Dataset extract:
*** Block opens ***

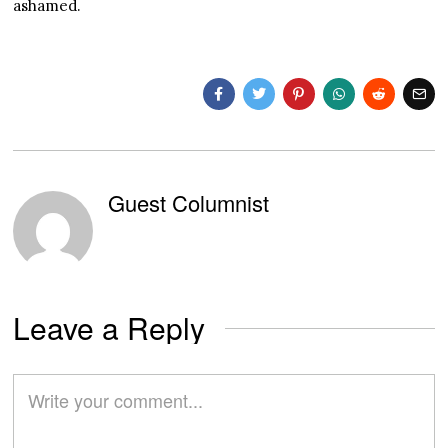
ashamed.
Guest Columnist
Leave a Reply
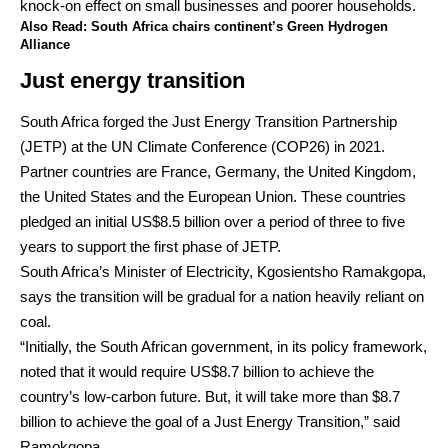
knock-on effect on small businesses and poorer households.
Also Read:
South Africa chairs continent’s Green Hydrogen
Alliance
Just energy transition
South Africa forged the Just Energy Transition Partnership
(JETP) at the UN Climate Conference (COP26) in 2021.
Partner countries are France, Germany, the United Kingdom,
the United States and the European Union. These countries
pledged an initial US$8.5 billion over a period of three to five
years to support the first phase of JETP.
South Africa’s Minister of Electricity, Kgosientsho Ramakgopa,
says the transition will be gradual for a nation heavily reliant on
coal.
“Initially, the South African government, in its policy framework,
noted that it would require US$8.7 billion to achieve the
country’s low-carbon future. But, it will take more than $8.7
billion to achieve the goal of a Just Energy Transition,” said
Ramokgopa.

*** Block closes ***

What the exercise asks:
Word for word, repeat only the lines from the line containing "Guest Columnist" through the end of the data, without any pictures.

Exercise solution:
Guest Columnist
Leave a Reply
knock-on effect on small businesses and poorer households.
Also Read:
South Africa chairs continent’s Green Hydrogen
Alliance
Just energy transition
South Africa forged the Just Energy Transition Partnership
(JETP) at the UN Climate Conference (COP26) in 2021.
Partner countries are France, Germany, the United Kingdom,
the United States and the European Union. These countries
pledged an initial US$8.5 billion over a period of three to five
years to support the first phase of JETP.
South Africa’s Minister of Electricity, Kgosientsho Ramakgopa,
says the transition will be gradual for a nation heavily reliant on
coal.
“Initially, the South African government, in its policy framework,
noted that it would require US$8.7 billion to achieve the
country’s low-carbon future. But, it will take more than $8.7
billion to achieve the goal of a Just Energy Transition,” said
Ramokgopa.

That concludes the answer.